DESCRIPTION OF THE TASK
For each line below, check for the word "expect", then state how many lines contain it, with no other output.

[Data entries]
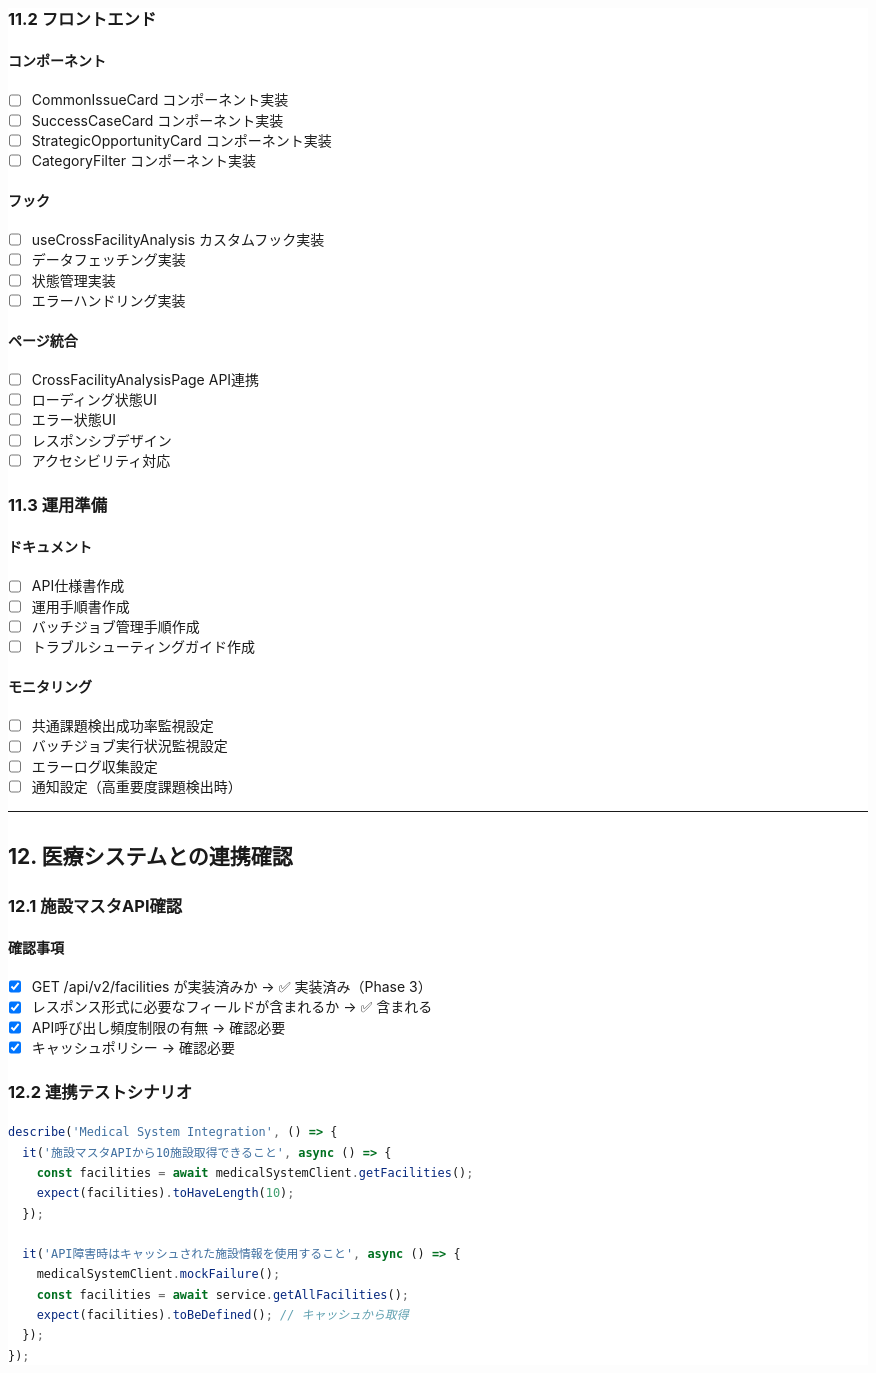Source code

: ### 11.2 フロントエンド

#### コンポーネント
- [ ] CommonIssueCard コンポーネント実装
- [ ] SuccessCaseCard コンポーネント実装
- [ ] StrategicOpportunityCard コンポーネント実装
- [ ] CategoryFilter コンポーネント実装

#### フック
- [ ] useCrossFacilityAnalysis カスタムフック実装
- [ ] データフェッチング実装
- [ ] 状態管理実装
- [ ] エラーハンドリング実装

#### ページ統合
- [ ] CrossFacilityAnalysisPage API連携
- [ ] ローディング状態UI
- [ ] エラー状態UI
- [ ] レスポンシブデザイン
- [ ] アクセシビリティ対応

### 11.3 運用準備

#### ドキュメント
- [ ] API仕様書作成
- [ ] 運用手順書作成
- [ ] バッチジョブ管理手順作成
- [ ] トラブルシューティングガイド作成

#### モニタリング
- [ ] 共通課題検出成功率監視設定
- [ ] バッチジョブ実行状況監視設定
- [ ] エラーログ収集設定
- [ ] 通知設定（高重要度課題検出時）

---

## 12. 医療システムとの連携確認

### 12.1 施設マスタAPI確認

#### 確認事項
- [x] GET /api/v2/facilities が実装済みか → ✅ 実装済み（Phase 3）
- [x] レスポンス形式に必要なフィールドが含まれるか → ✅ 含まれる
- [x] API呼び出し頻度制限の有無 → 確認必要
- [x] キャッシュポリシー → 確認必要

### 12.2 連携テストシナリオ

```typescript
describe('Medical System Integration', () => {
  it('施設マスタAPIから10施設取得できること', async () => {
    const facilities = await medicalSystemClient.getFacilities();
    expect(facilities).toHaveLength(10);
  });

  it('API障害時はキャッシュされた施設情報を使用すること', async () => {
    medicalSystemClient.mockFailure();
    const facilities = await service.getAllFacilities();
    expect(facilities).toBeDefined(); // キャッシュから取得
  });
});
```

OUTPUT FOR THIS EXERCISE
2